Mumford
Verdict: An enjoyable minor ensemble comedy about a therapist and his patients.
Details: Starring Loren Dean, Hope Davis, Jason Lee and Alfre Woodard. Rated R for sex-related images, language and drug content. 1 hour, 51 minutes.
Rate it: Write your own review
Review: "Mumford" is the name of one of those sleepy American towns where blooming vines twine around porch railings and
folks say hi to strangers. It's not quite the title setting in "Pleasantville," but like the sparkling burg in "Runaway Bride," it's
the kind of town you find only in the movies.
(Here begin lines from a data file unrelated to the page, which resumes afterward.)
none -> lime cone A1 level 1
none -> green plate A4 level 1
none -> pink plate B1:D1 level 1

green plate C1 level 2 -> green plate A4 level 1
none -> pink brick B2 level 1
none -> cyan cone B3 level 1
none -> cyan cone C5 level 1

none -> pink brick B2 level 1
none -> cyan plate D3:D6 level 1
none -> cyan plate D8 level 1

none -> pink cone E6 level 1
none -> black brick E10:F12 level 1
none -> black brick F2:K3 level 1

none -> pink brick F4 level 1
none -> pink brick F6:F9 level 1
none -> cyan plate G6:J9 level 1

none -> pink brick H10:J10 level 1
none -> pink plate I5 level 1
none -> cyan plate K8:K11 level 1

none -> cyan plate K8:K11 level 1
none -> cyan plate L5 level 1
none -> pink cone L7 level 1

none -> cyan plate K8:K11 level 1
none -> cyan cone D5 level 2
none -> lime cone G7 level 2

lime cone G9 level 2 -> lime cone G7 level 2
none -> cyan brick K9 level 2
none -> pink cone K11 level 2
Sometimes that's fine. As a writer or director, Lawrence Kasdan has been responsible for some of the thrills of the first
"Star Wars" trilogy, Indiana Jones' first big adventure and cultural touchstones such as "The Big Chill" and "Body Heat."
But he also understands that sometimes a gentle, sunny character comedy is a good enough reason to go to the multiplex.
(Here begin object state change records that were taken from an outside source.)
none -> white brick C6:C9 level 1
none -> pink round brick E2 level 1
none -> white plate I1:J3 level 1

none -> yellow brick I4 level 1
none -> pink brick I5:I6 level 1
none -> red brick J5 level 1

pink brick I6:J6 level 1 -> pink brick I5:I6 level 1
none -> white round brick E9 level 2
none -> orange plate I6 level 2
"Mumford" also happens to be the last name of a psychologist (the engaging, boyish Loren Dean) whose mixture of
empathy and cut-to-the-chase directness have won him the town's largest client list in the four months since he arrived.
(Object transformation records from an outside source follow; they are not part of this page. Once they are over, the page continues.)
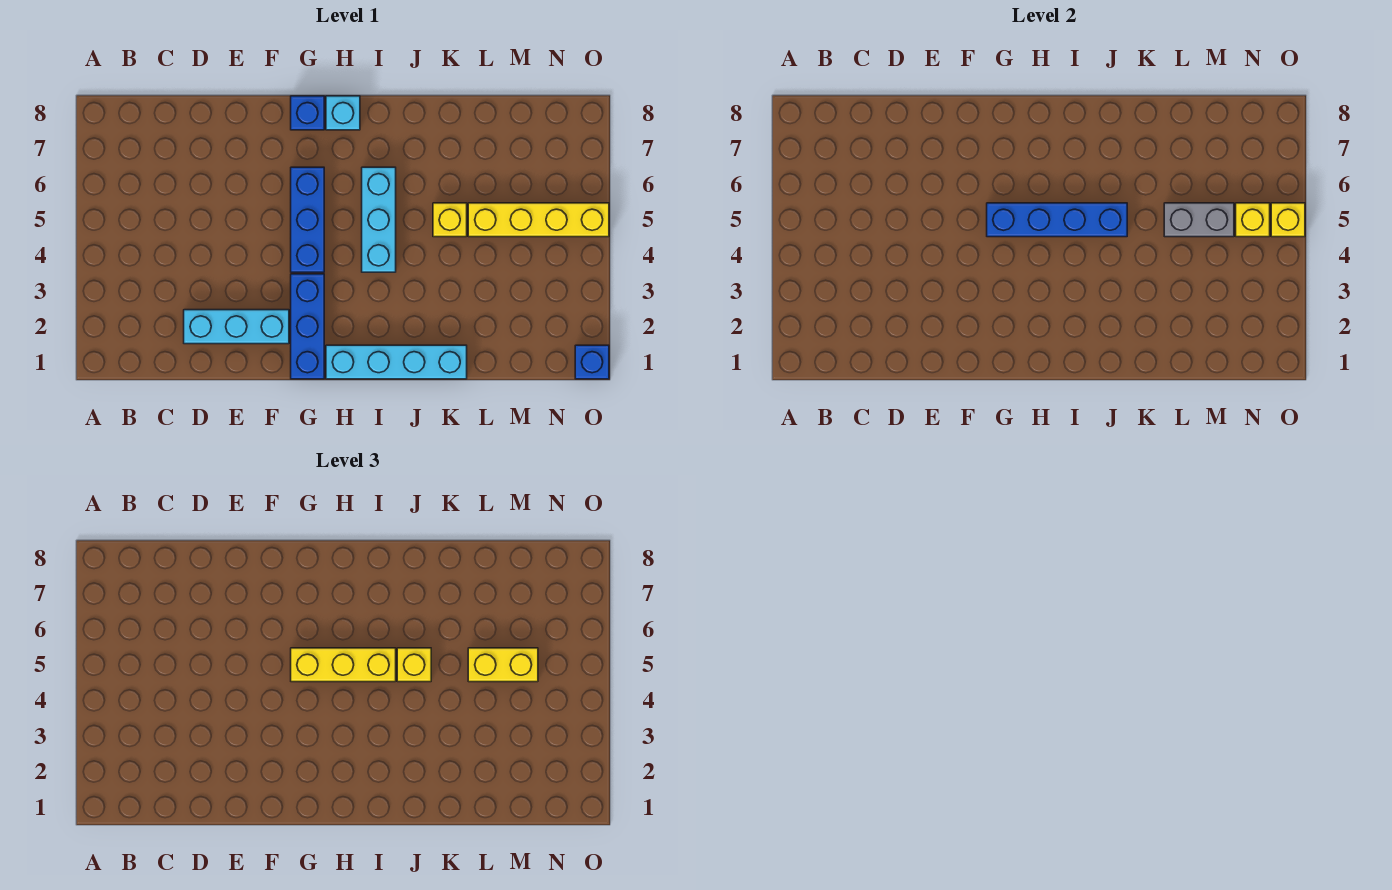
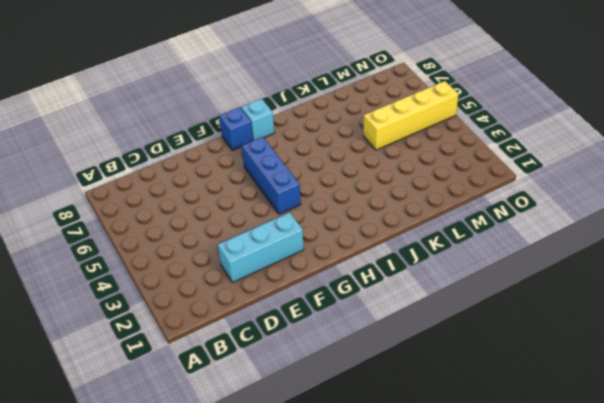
none -> blue brick G1:G3 level 1
none -> cyan brick H1:K1 level 1
none -> cyan brick I4:I6 level 1

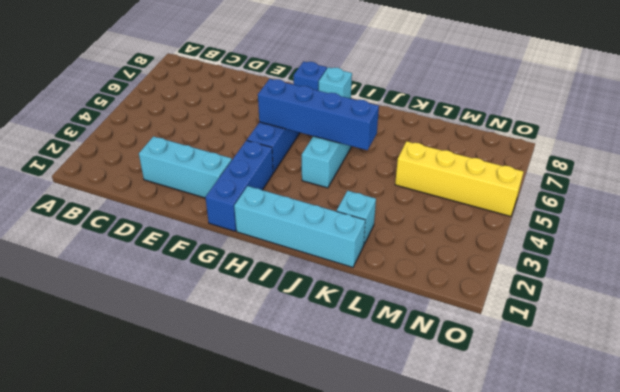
cyan brick K2 level 1 -> none
none -> yellow brick K5 level 1
none -> blue brick O1 level 1
none -> grey brick L5:M5 level 2

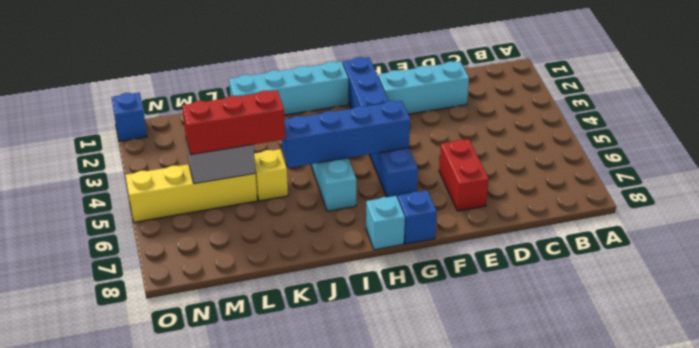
red brick E6:E7 level 1 -> none
red brick K5:M5 level 3 -> yellow brick L5:M5 level 3
none -> yellow brick N5 level 2
none -> yellow brick O5 level 2
none -> yellow brick G5:I5 level 3

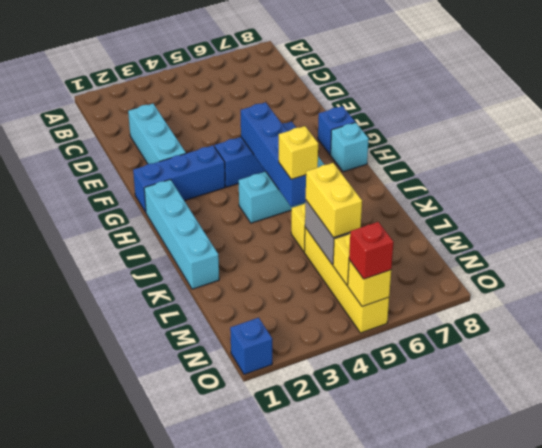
red brick O5 level 3 -> none
none -> yellow brick G5:I5 level 3

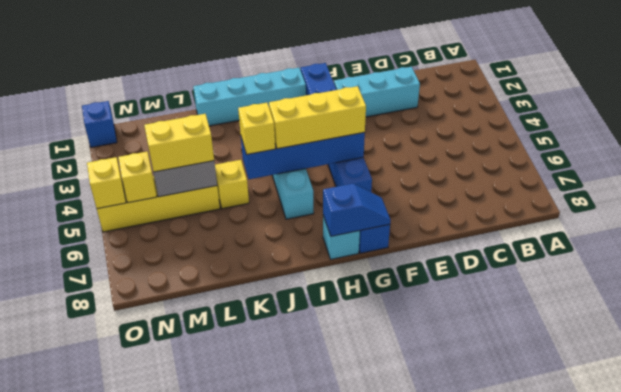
blue slope G8:H8 level 2 top H -> none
His habit of talking publicly about his clients' kinks is both appealing and appalling to the townsfolk.
"What's your secret?" asks his landlady, Lily (Alfre Woodard), one of the few locals who isn't a client.
His secret, when it's revealed, isn't such a big surprise. It's not the point of the movie, either. Kasdan's slight comedy rests
on the shoulders of his superb character actors, each of whom has just enough screen time to sketch a distinct
impression.
There's Sofie (Hope Davis), the wry divorcee whose official complaint is chronic fatigue syndrome. As Mumford takes
her on therapeutic strolls, during which they start to fall in love, he realizes that the real problem is her vicious mother
(Dana Ivey).
Then there's shopaholic Althea (Mary McDonnell), whose children have insisted she seek therapy, and whose husband
(Ted Danson, in a priceless, snide cameo) is an investment banker who measures life in brandy snifters and Cuban cigars.
Pruitt Taylor Vince is a portly pharmacist whose fantasy life is a jumble of film-noir sex stories like the ones Kasdan
himself drew on for "Body Heat" and Jason Lee plays a skateboarding genius whose line of modems has made him a
billionaire but left him lonely. His secret project: to build the perfect, computer-generated sexual companion.
Kasdan lets Mumford sort through its problems, finding ways to pair people off in reliable romantic-comedy fashion. He
throws in complications, via an irate lawyer (Martin Short) and rival therapists (David Paymer and Jane Adams). But
there's never any doubt that all will end happily in a script that's held together by Kasdan's smart but forgiving
observations about human foibles.
Don't confuse "Mumford" with "American Beauty," which also opens today. Both toy with the secrets brewing beneath
sunny suburban surfaces. But "Mumford" is much lighter, and much more disposable. It reassures audiences with the
gentle illusion that all we need to do is talk our problems through, that everything can be worked out and made right. It's a
gentle vacation from the high-concept bangs and lowbrow laughs of most of the other movies out there.